Copy the listing below word for word, starting at the line that contains "catalogue / barcode: US 1718817" and continuing through the end of the listing.

══ Dataset extract ══

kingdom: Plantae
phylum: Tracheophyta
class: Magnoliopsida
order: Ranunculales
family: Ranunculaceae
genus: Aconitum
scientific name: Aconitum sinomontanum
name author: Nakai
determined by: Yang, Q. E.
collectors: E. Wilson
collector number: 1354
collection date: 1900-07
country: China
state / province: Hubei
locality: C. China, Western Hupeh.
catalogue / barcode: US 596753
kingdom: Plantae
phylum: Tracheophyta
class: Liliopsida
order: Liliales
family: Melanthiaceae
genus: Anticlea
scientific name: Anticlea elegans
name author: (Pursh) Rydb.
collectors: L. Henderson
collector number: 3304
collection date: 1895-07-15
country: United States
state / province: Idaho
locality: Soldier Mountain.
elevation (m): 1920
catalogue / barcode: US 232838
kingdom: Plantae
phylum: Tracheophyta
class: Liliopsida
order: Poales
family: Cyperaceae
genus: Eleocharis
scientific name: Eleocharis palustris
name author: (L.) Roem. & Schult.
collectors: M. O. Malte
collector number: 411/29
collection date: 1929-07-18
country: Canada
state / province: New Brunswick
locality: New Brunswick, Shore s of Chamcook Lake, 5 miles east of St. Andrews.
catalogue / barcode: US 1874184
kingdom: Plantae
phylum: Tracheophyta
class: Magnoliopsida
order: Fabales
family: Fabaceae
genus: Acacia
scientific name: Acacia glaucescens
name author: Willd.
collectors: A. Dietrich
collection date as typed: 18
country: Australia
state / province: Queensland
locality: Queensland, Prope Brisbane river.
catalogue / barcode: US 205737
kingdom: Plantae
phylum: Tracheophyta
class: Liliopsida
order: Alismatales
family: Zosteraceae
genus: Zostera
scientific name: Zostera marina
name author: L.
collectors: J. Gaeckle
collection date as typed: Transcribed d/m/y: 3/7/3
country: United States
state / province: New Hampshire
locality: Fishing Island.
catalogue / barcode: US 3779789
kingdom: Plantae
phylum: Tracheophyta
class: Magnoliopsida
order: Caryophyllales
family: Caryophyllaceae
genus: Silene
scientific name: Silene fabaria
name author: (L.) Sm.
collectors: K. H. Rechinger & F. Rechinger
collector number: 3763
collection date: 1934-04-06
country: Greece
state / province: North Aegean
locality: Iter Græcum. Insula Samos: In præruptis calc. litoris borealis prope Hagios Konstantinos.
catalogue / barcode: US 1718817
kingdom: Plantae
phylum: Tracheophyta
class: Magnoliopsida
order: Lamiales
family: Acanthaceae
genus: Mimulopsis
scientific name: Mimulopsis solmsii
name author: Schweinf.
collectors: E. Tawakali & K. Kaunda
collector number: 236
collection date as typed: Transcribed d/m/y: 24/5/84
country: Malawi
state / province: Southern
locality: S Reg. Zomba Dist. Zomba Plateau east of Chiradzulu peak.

═══

Task result
catalogue / barcode: US 1718817
kingdom: Plantae
phylum: Tracheophyta
class: Magnoliopsida
order: Lamiales
family: Acanthaceae
genus: Mimulopsis
scientific name: Mimulopsis solmsii
name author: Schweinf.
collectors: E. Tawakali & K. Kaunda
collector number: 236
collection date as typed: Transcribed d/m/y: 24/5/84
country: Malawi
state / province: Southern
locality: S Reg. Zomba Dist. Zomba Plateau east of Chiradzulu peak.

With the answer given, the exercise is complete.